The part that really interests me though, is the moral issue of the rethorics. Let us assume that Tingström indeed did enroll Pettersson in his private crusade against the Palme government. The anti-Palme rethorics of the 80s included leaflets with bull's eye patterns and caricatures that most resembled the pictures of jews favored by Julius Streicher's Der Stürmer. If that doesn't qualify as violent rethorics, I don't know what does. This rethoric appeared on the fringe of the right wing of the established political spectrum of Sweden. Similar to how the Tea party consists of the far end of the established conservatives or the Republican party in the US, actually.
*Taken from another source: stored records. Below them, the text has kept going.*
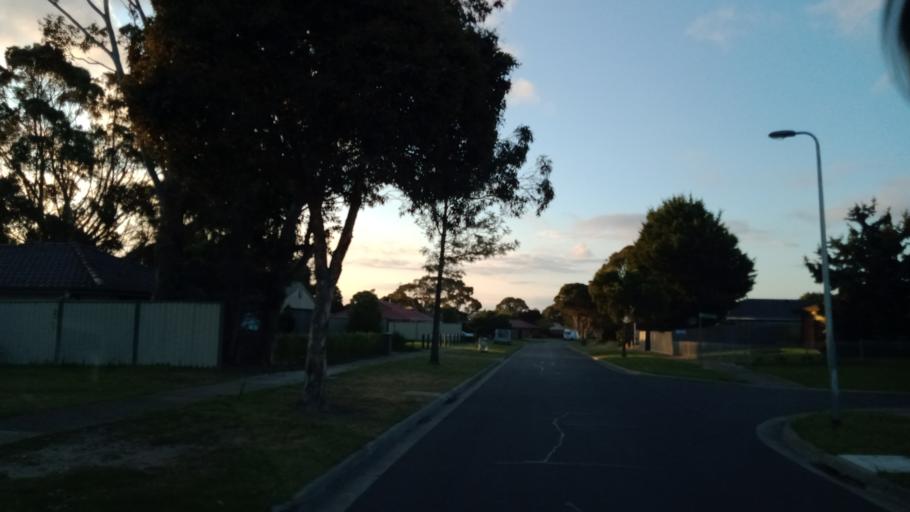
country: AU
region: Victoria
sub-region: Casey
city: Cranbourne North
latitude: -38.0789
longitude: 145.2716
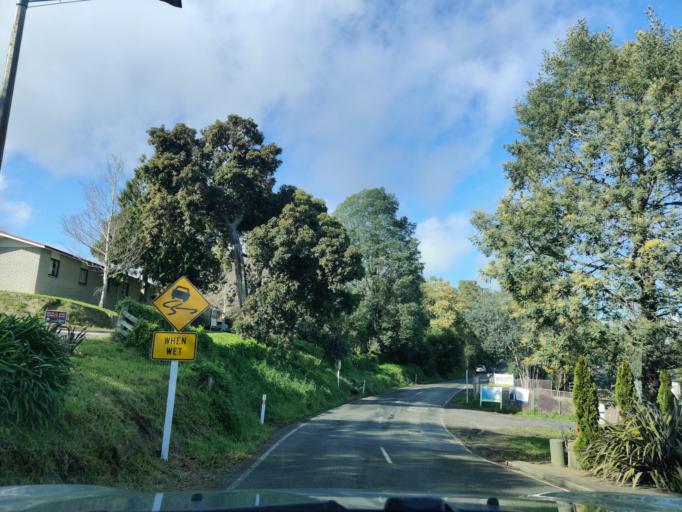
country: NZ
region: Hawke's Bay
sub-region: Hastings District
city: Hastings
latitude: -39.6760
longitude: 176.8958
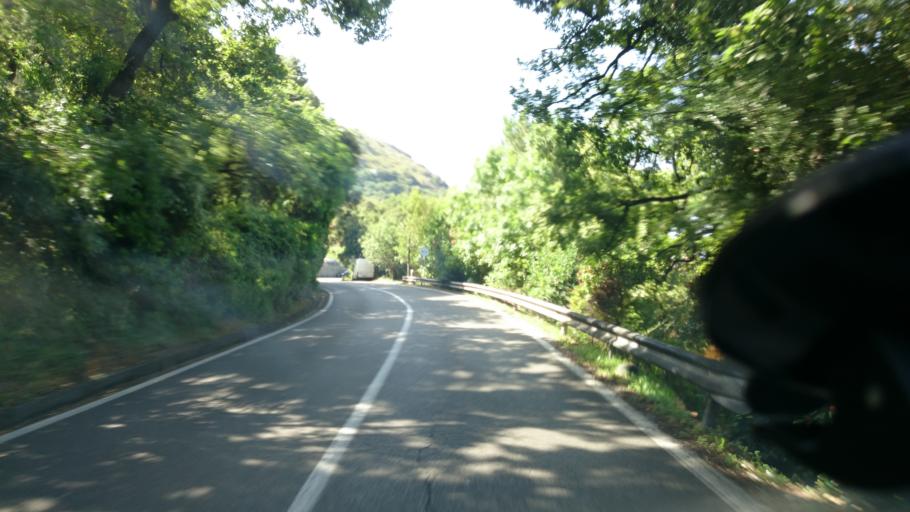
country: IT
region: Basilicate
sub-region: Provincia di Potenza
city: Maratea
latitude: 39.9972
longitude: 15.7128
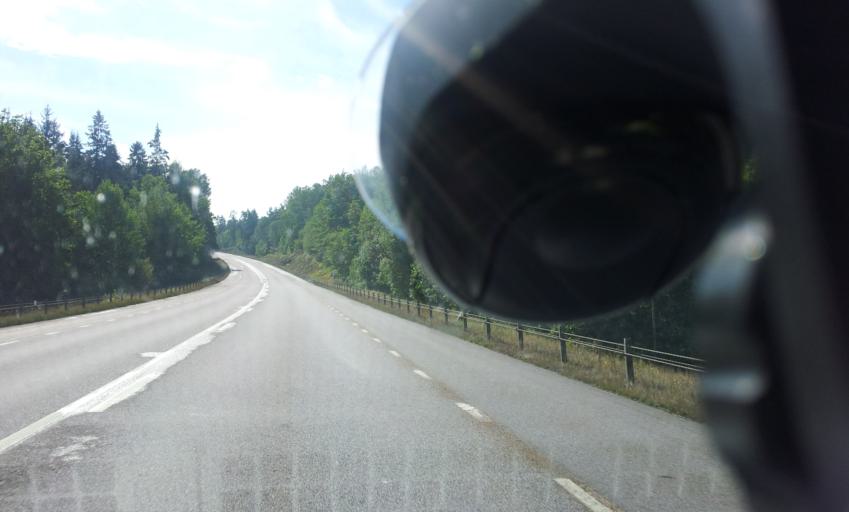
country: SE
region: Kalmar
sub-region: Vasterviks Kommun
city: Ankarsrum
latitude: 57.5622
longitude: 16.4771
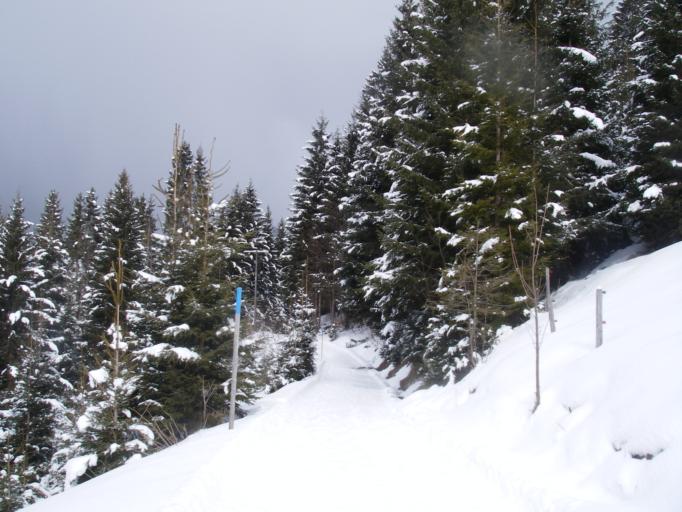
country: AT
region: Vorarlberg
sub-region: Politischer Bezirk Bregenz
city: Mittelberg
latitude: 47.3429
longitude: 10.1741
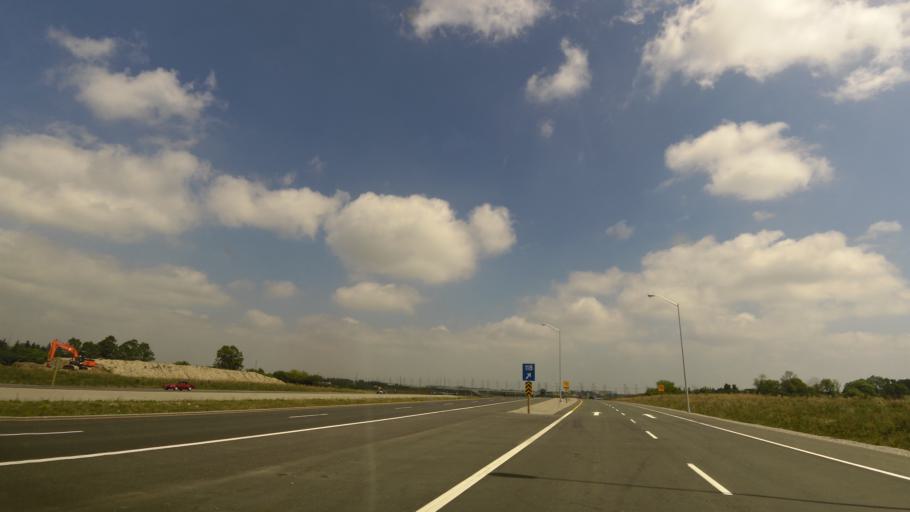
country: CA
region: Ontario
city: Ajax
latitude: 43.9478
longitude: -78.9683
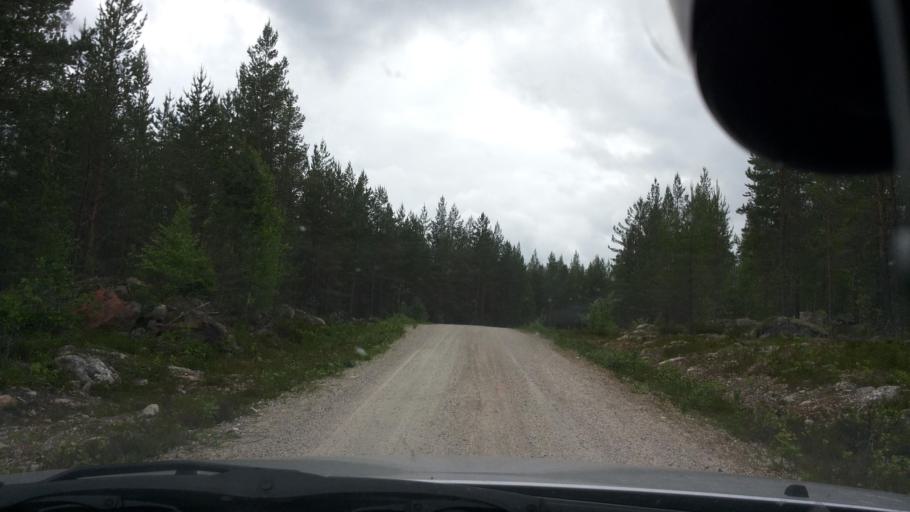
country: SE
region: Gaevleborg
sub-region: Ovanakers Kommun
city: Edsbyn
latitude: 61.4908
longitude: 15.3247
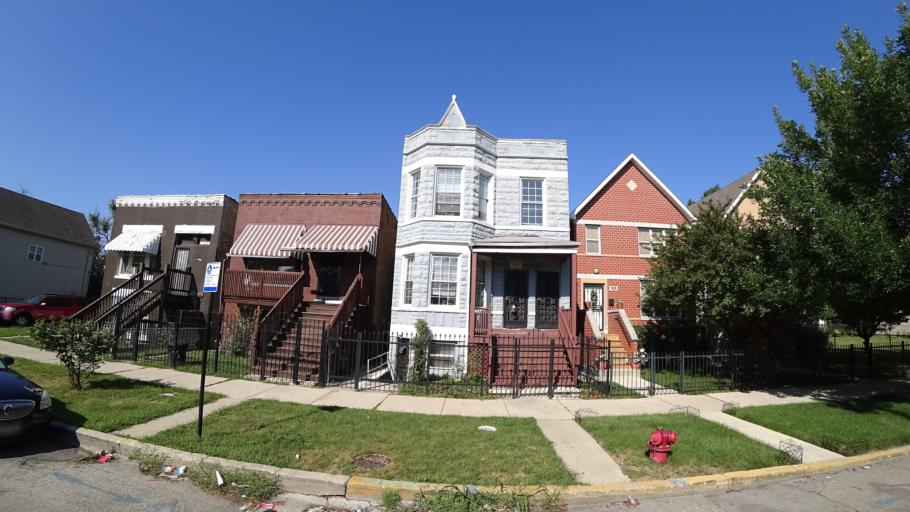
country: US
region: Illinois
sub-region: Cook County
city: Cicero
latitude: 41.8580
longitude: -87.7189
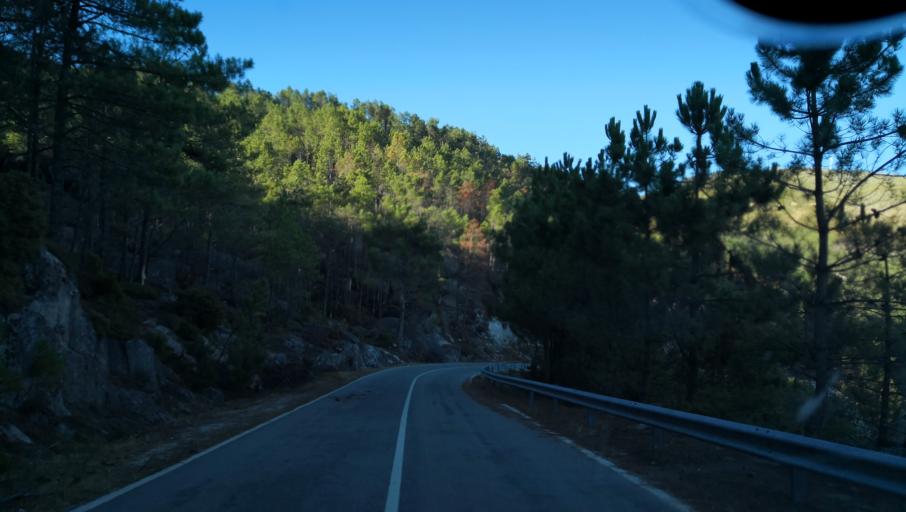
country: PT
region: Vila Real
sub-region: Vila Real
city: Vila Real
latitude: 41.3343
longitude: -7.7851
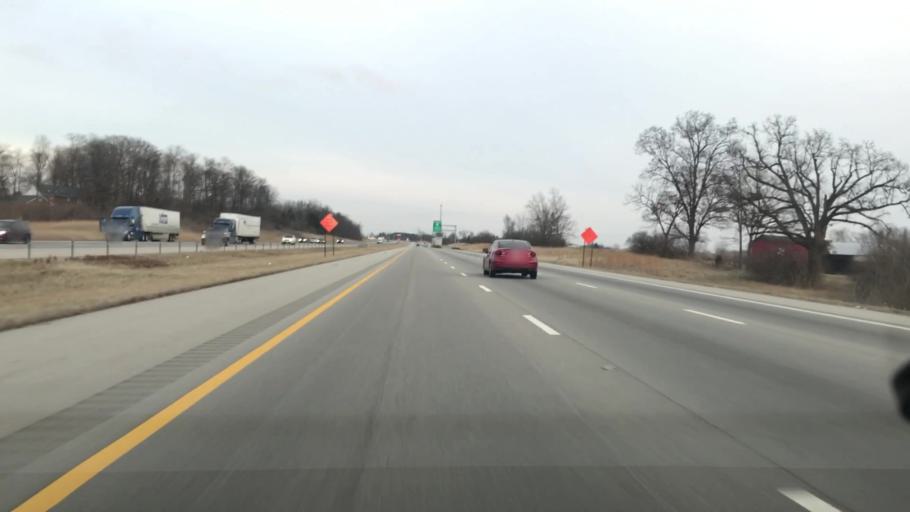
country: US
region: Ohio
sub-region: Clark County
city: Enon
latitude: 39.8925
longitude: -83.8990
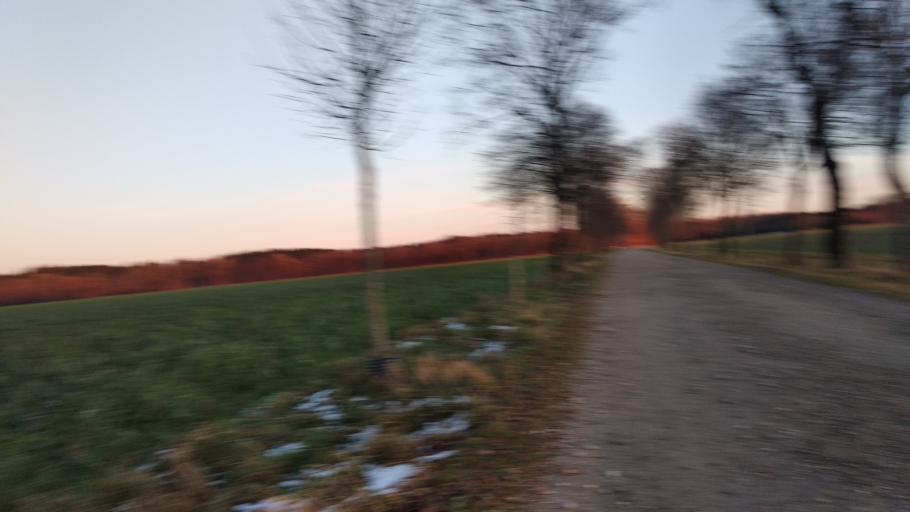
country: DE
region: Bavaria
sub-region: Upper Bavaria
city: Grasbrunn
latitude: 48.0713
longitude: 11.7781
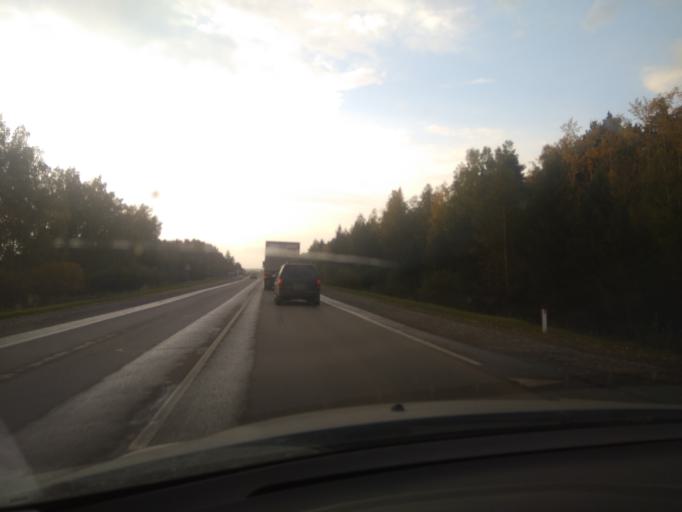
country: RU
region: Sverdlovsk
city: Verkhneye Dubrovo
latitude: 56.7237
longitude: 61.0443
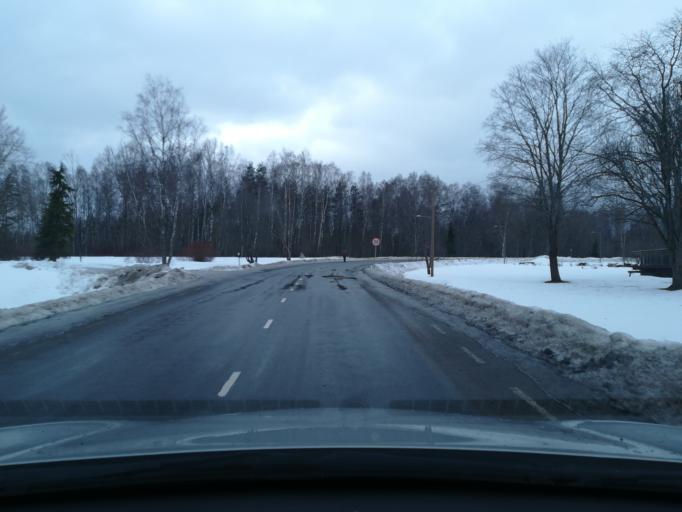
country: EE
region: Harju
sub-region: Nissi vald
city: Turba
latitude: 59.0739
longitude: 24.2437
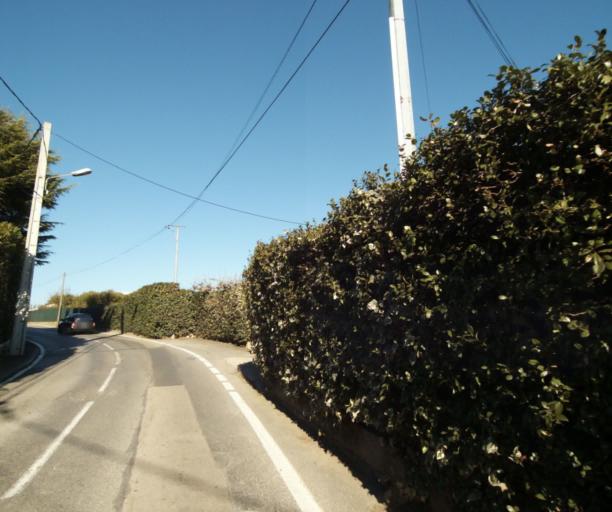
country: FR
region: Provence-Alpes-Cote d'Azur
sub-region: Departement des Alpes-Maritimes
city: Biot
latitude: 43.6067
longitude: 7.0890
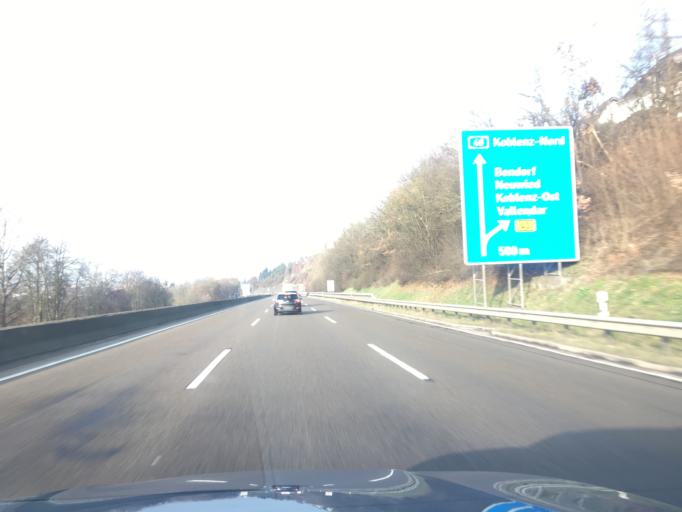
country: DE
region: Rheinland-Pfalz
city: Weitersburg
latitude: 50.4109
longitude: 7.5916
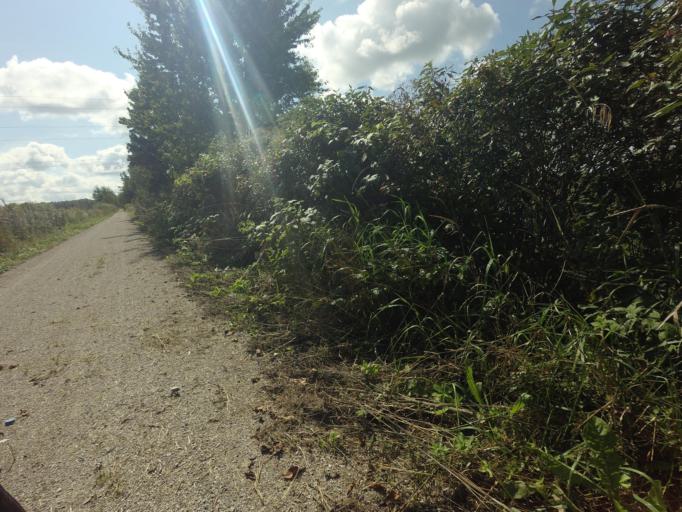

That anti-Palme fringe was never part of daily political debate, but if it had been, what would we have said about guilt? Would it have been a valid point to say that it shared responsibility for the murder of Palme? Of course not. Would it have been disgusting polemics that should have no place in political debate? Certainly. It was, regardless of actual violence.
So, do Palin, Kelly and others who use violent rethorics on either end of the political spectrum share responsibility for Loughner's deed? Equally certainly, of course not. Is it disgusting polemics that anyone with a functional moral compass should stay clear of? Oh yes. Palin for one knows this. The fact that the much talked about cross hairs were promptly removed from her website tells us that she does. The lack of a straightbacked apology for the tasteless symbolics is disturbing, but it's hardly criminal in any sense of the word, nor should it be. Tasteless, foul and stupid - yes. That's the only crime relevant to the cross-hairs.
And for readers in Europe: what happened in Tucson can and will happen in Europe. It has happened in Sweden already, and it didn't take violent agitation or lack of gun control. An assault only takes one nut-case. The assault on Giffords does not prove or even illustrate anything about America being different from Europe - in fact it shows that some things are eerily similar.
Violent and tasteless rethorics has no place in serious political debate and should be left out. How this can be a surprise to anyone is beyond my grasp.
Despite the bible thumping and gun toting, America and Americans are more similar to Europe and Europeans than most of us realize. Under the skin, we're just the same. Even the psychos.
* Now you're at the end of the text and you're thinking I don't know about those cross-hairs not being cross-hairs but surveyor's markers ("purveyor's markers" according to some sources). Wrong. I do know about it. I'm still pondering whether I should write about that or not because I'm simply not sure I can keep that part as respectful as I'd like. As things now stand, I don't think I'll write that second part - for instance, Barefoot & progressive expresses it much better than I could do.